---------- PASSAGE
Thread: Winsock error 10035 while trying to upgrade from 8.0 to 8.2
I'm trying to upgrade a pretty big database (60G) from postgres 8.0 to postgres 8.2 on windows 2000 Server (both version running on the same machine on different ports). During the migration process, I always get an error at some point (never the same) : LOG: could not receive data from client: Unknown winsock error 10035 which is followed by LOG: incomplete message from client ERROR: unexpected EOF on a client connexion FATAL: invalid frontend message type 53 psql -U postgres -p 5433 Moving the 8.2 postgres instance to a winxp pro machine, the migration is successfull. I've searched google but didn't find anything related to postgres. cyril Source database : postgres 8.0.9 Destination database : postgres 8.2.4 OS : Windows 2000 Server SP4 migration is done on linux using 8.2.4 binaries (since piping pg_dump output on windows stop on the first ctrl-Z) with "pg_dump -h YYY XXX | psql -h YYY -p 5433 XXX"
--------------------
---------- ENTRIES PROVIDED
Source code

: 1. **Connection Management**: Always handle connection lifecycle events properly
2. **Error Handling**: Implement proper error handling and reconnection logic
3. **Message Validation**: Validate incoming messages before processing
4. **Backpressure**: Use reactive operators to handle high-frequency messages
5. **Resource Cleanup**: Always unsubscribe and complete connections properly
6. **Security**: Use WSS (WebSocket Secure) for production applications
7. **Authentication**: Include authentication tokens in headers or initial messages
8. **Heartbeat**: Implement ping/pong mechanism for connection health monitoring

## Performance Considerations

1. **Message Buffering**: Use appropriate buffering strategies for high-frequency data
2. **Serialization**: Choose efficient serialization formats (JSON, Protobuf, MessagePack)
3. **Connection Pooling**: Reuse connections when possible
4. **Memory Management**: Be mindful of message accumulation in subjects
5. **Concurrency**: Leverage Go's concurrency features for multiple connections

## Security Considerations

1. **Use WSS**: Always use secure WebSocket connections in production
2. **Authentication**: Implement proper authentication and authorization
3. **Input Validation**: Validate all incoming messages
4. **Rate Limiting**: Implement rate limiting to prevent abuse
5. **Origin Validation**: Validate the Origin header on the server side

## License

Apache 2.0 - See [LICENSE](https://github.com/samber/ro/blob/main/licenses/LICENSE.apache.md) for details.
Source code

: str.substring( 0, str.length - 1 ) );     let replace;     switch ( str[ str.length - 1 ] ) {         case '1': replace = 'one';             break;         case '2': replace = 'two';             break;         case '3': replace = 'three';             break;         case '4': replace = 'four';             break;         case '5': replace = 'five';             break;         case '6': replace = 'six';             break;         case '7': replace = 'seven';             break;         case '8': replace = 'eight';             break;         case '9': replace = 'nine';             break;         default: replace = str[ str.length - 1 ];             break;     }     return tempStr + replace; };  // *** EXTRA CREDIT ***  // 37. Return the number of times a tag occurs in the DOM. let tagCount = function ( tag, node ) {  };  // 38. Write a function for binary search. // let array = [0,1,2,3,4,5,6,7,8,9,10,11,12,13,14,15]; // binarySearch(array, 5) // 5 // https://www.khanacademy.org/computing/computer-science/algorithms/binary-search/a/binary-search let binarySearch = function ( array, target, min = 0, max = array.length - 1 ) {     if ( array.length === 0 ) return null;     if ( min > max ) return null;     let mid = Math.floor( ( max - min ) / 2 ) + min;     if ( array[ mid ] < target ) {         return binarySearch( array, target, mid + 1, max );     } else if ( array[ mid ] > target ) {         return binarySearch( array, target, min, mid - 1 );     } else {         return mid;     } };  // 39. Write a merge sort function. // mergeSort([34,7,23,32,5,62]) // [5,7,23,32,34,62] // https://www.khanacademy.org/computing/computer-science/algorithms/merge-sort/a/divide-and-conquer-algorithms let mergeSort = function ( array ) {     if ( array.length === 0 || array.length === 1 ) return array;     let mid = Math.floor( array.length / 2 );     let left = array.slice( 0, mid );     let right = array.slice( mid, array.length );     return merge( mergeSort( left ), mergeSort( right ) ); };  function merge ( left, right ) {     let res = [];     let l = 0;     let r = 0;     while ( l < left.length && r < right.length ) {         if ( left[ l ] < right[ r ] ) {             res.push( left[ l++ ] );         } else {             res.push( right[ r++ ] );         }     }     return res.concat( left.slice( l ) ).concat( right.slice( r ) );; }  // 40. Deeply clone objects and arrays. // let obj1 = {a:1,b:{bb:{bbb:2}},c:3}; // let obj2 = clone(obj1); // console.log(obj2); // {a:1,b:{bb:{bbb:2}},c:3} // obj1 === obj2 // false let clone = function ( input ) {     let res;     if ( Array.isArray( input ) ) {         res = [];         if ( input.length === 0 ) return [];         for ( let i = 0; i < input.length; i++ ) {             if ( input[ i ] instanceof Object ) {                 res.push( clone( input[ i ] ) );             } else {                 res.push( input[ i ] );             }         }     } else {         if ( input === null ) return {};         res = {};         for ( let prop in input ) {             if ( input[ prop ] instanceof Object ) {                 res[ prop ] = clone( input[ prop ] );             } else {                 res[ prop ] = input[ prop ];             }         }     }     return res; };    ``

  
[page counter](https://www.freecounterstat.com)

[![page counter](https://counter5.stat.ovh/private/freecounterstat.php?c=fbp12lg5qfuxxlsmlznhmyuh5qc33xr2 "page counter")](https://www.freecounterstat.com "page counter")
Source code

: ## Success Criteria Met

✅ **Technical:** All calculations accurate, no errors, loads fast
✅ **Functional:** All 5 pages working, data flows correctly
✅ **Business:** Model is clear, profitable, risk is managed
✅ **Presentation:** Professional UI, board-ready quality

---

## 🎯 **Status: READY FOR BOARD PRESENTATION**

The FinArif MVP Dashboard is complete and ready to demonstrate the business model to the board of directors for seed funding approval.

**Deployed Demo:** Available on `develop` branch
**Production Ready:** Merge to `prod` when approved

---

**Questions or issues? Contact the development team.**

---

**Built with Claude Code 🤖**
--------------------
PROBLEM:
Answer these questions using the thread:
(a) How large is the database being upgraded?
(b) To what kind of machine was the 8.2 instance moved when the migration succeeded?
(c) What exact version is the destination database?
Answer from the thread alone.

RESPONSE AREA:
(a) 60G
(b) A winxp pro machine
(c) Postgres 8.2.4